[[ Given passage open ]]

Thus, we need to differentiate among the partial and faked joys and our natural feeling of joys.  For example, “glad to be unhappy” might be a catalyst to discovering what “glad to be fully happy” feels like.

“Depressive states, not only reduce our power to act but it also prevent us to comprehend and learn what subjugate our vital natural rights.”  Hilarious joys excite all the parts of our body and are excellent stimulants.

Excessive sensual excitations, including sport activities, induce more fatigue than reinforcement to states of happiness.  Melancholy is the black beast that squeezes our power; it prevents us to starting any sort of preparation for an activity or “conatus” disposition as coined by Spinoza.

Sadness does not emanate from our inner-self:  It expresses what is contrary to our nature.  The wise man savours pleasures:  The greater the joy that affects us the higher is our perfection.  The wise man indulges moderately in everything that retain his power intact to act for happiness:  He is kicking constantly for greater levels of happiness.

A passion ceases to be a negative quality once we form a clear and distinct idea of what it is and how it affect us.  The feeling of joy is an indication of progress toward comprehending our natural constitution; and the more the better.

The cry of joy of Spinoza is a war chant against all kinds of superstitions meant to tight us in knots and rob us from our liberty to act and improve our power for survival.

[[ Given passage closed ]]

■ Work order 1 ■
In the records, reproduce everything from the line containing "Duomo de Ravello son un raro ejemplo de una" down to the line containing "Esta obra del gran pintor noruego del", renaming "Continuar leyendo" to "Seguir leyendo" and changing nothing else.
The passage on joy and the records that follow have no connection to each other.

[[ Data open ]]

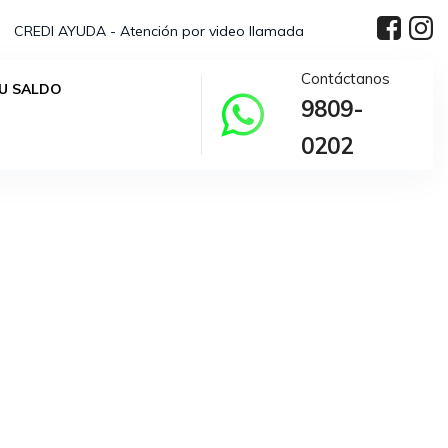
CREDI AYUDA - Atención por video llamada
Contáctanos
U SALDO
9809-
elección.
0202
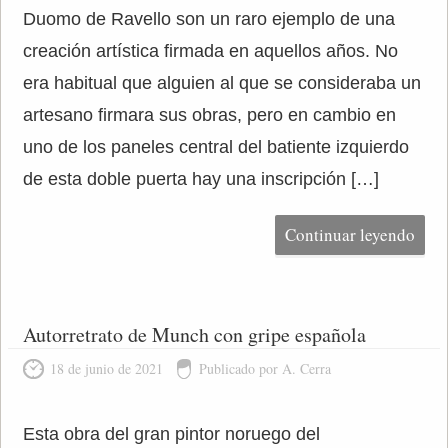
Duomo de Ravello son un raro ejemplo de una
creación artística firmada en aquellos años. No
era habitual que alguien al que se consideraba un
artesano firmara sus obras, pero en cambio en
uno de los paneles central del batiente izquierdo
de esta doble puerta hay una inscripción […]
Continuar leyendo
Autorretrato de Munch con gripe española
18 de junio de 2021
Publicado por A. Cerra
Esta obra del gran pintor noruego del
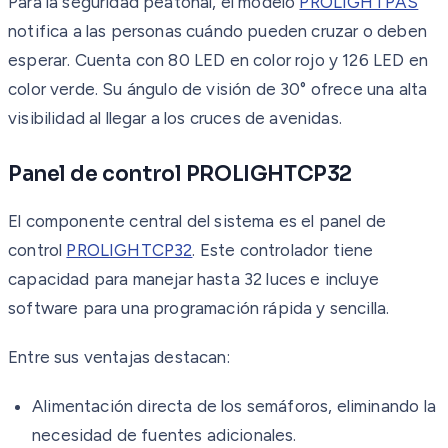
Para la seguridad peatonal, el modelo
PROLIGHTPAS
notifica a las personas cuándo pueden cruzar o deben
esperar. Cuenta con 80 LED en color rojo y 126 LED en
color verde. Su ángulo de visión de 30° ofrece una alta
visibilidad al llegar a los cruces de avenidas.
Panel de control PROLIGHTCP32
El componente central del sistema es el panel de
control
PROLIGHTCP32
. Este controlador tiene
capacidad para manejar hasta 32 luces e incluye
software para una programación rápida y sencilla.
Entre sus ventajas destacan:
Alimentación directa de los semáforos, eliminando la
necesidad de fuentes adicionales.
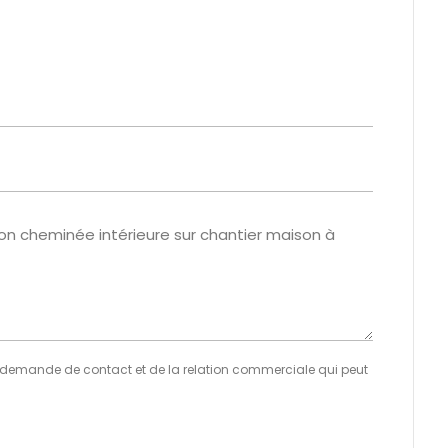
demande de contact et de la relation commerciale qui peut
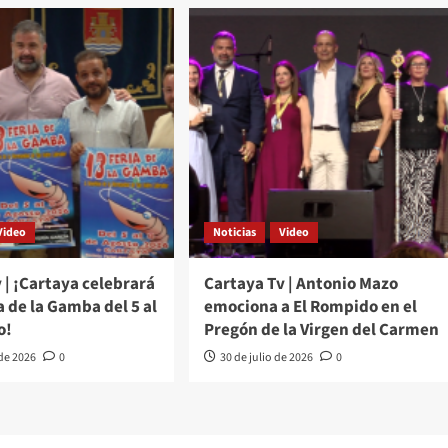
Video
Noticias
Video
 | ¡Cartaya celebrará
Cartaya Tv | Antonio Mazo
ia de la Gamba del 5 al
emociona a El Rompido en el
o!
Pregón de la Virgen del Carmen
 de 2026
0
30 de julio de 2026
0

[[ Data closed ]]
[[ Data open ]]

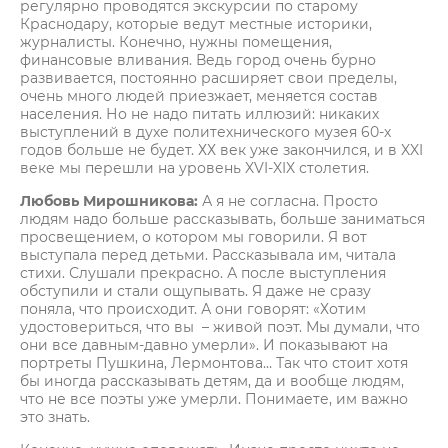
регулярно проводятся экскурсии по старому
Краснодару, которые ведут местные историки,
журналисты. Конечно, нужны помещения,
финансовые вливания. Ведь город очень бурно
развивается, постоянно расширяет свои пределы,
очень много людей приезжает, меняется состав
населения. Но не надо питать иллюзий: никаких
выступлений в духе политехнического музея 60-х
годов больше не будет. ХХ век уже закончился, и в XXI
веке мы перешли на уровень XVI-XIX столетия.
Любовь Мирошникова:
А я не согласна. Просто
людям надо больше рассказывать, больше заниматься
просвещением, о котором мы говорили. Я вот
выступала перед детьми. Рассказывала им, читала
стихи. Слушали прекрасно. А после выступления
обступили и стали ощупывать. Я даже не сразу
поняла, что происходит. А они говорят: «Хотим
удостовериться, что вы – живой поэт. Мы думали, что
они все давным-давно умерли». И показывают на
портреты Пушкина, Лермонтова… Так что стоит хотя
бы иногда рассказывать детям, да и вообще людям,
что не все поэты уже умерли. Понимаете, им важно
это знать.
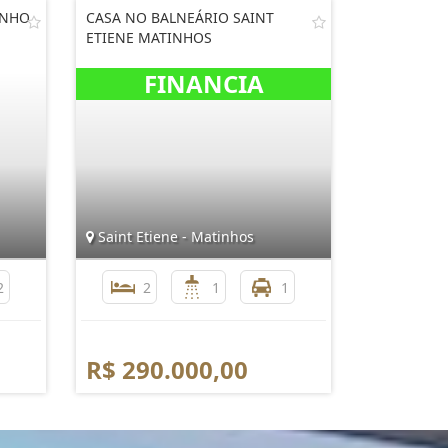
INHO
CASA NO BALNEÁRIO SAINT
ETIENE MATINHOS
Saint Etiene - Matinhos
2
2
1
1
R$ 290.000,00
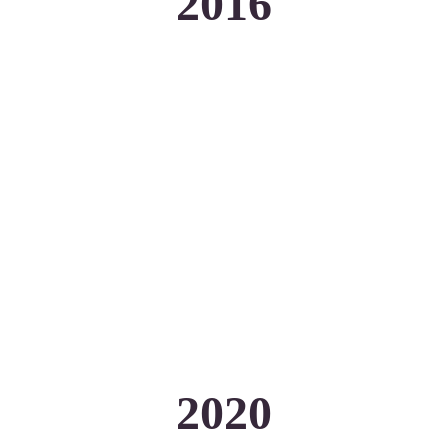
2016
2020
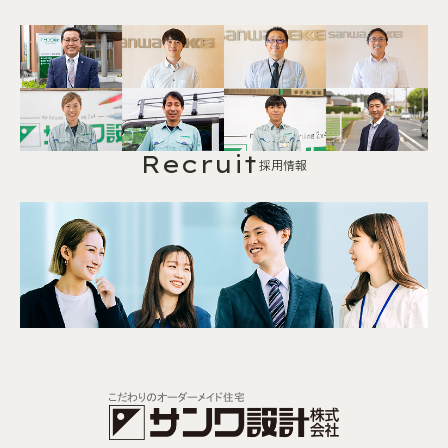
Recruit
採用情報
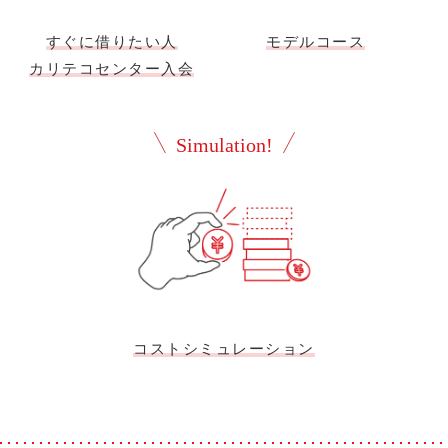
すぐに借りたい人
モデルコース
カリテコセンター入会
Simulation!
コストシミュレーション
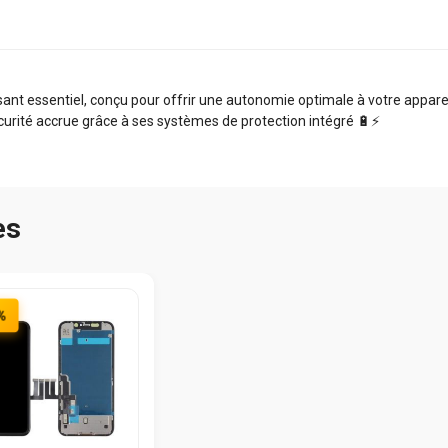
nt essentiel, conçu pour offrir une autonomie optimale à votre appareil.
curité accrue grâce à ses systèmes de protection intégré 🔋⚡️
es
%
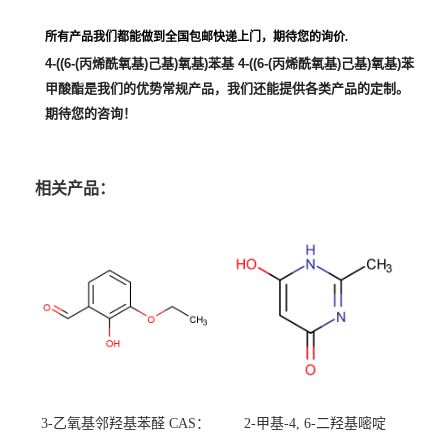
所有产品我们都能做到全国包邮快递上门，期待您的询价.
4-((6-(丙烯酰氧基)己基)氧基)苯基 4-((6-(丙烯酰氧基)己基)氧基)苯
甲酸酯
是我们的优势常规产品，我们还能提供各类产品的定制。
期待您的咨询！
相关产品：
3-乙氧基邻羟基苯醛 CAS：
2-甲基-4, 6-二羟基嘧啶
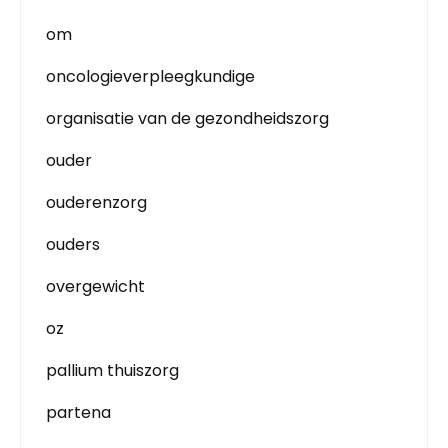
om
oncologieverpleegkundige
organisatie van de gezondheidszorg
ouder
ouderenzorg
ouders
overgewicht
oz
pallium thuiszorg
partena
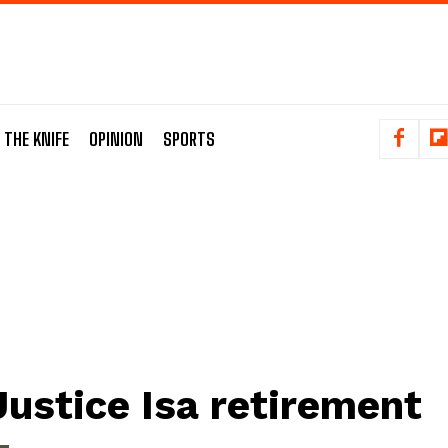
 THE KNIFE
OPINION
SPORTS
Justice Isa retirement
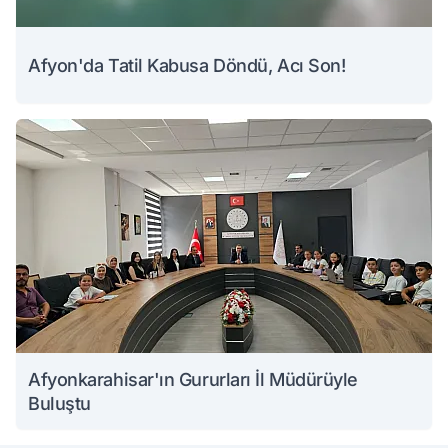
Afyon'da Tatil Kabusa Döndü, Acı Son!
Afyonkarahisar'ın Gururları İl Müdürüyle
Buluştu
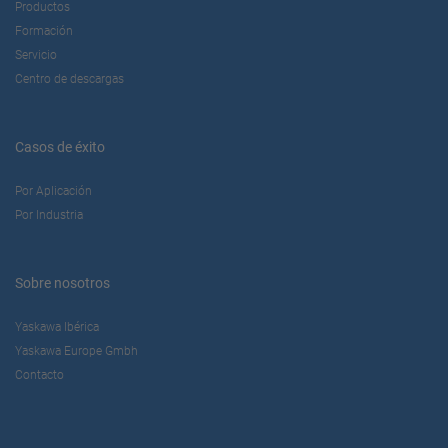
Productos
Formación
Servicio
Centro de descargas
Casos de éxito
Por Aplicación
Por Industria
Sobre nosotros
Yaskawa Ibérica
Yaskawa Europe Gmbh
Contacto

[[ Data closed ]]

■ Work order 2 ■
In the passage on joy, how is melancholy described?

■ Result 1 ■
Duomo de Ravello son un raro ejemplo de una
creación artística firmada en aquellos años. No
era habitual que alguien al que se consideraba un
artesano firmara sus obras, pero en cambio en
uno de los paneles central del batiente izquierdo
de esta doble puerta hay una inscripción […]
Seguir leyendo
Autorretrato de Munch con gripe española
18 de junio de 2021
Publicado por A. Cerra
Esta obra del gran pintor noruego del

■ Result 2 ■
Melancholy is the black beast that squeezes our power.